I fainted from the effort to restrain myself.
This happened several times. At one moment I flew
into a rage, and prayed to God to help me; at another
I felt lifted from the ground, and forced to go and
gaze on him. Sometimes when the fit was on me,
I tore my hair; I even thought of killing myself.’
Virginia was surrounded by persons who had an interest
in helping Osio. Not only the confessor, who
was a man of infamous character, but her friends among
the nuns, themselves accustomed to intrigue of a like
nature, led her down the path to ruin. False
keys were made, and one or other of the faithless
sisters introduced the young man into the convent at
night. When Virginia resisted, and enlarged upon
the sacrilege of breaking cloister, Arrigone supplied
her with a printed book of casuistry, in which it was
written that though it might be sinful for a nun to
leave her convent, there was no sin in a man entering
it. At last she fell; and for seven years she
lived in close intimacy with her lover, passing the
nights with him, either in his own house or in one
of the cells of S. Margherita. On one occasion,
when he had to fly from justice, the girls concealed
him in their rooms for fifteen days. The first
fruit of this amour was a stillborn child; after giving
birth to which, Virginia sold all the silver she possessed,
and sent a votive tablet to Our Lady of Loreto, on
which she had portrayed a nun and baby, kneeling and
weeping. ’Twice again I sent the same memorial
to our Lady, imploring the grace of liberation from
this passion.
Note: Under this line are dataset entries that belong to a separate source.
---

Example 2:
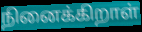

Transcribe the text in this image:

நினைக்கிறாள்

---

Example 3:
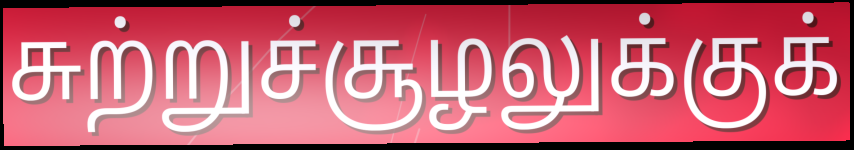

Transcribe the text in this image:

சுற்றுச்சூழலுக்குக்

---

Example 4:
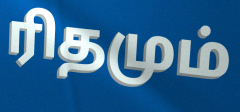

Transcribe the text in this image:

ரிதமும்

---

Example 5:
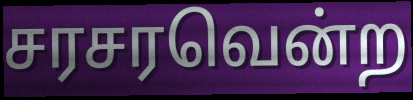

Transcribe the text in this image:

But the sorceries with which I was
surrounded, prevailed. In my bed were found the
bones of the dead, hooks of iron, and many other things,
of which the nuns were well informed. Nay, I
would fain have given up my life to save my soul; and
so great were my afflictions, that in despair I went
to throw myself into the well, but was restrained
by the image of the Virgin at the bottom of the garden,
for which I had a special devotion.’ In
course of time she gave birth to a little girl, named
Francesca, who frequented the convent, and whom Osio
legitimated as his child.
It was impossible that a connection of long standing,
known to several accomplices, and corroborated by
the presence of the child Francesca, should remain
hidden from the world. People began to speak about
the fact in Monza. A druggist, named Reinaro
Soncini, gossiped somewhat too openly. Osio had
him shot one night by a servant in his pay.
And now the lovers were engaged in a career of crime,
which brought them finally to justice. Virginia’s
waiting-woman Caterina fell into disgrace with her
mistress, and was shut up in a kind of prison by her
orders. The girl declared that she would bring
the whole bad affair before the superior authorities,
and would do so immediately, seeing that Monsignor
Barca, the Visitor of S. Margherita, was about to make
one of his official tours of inspection.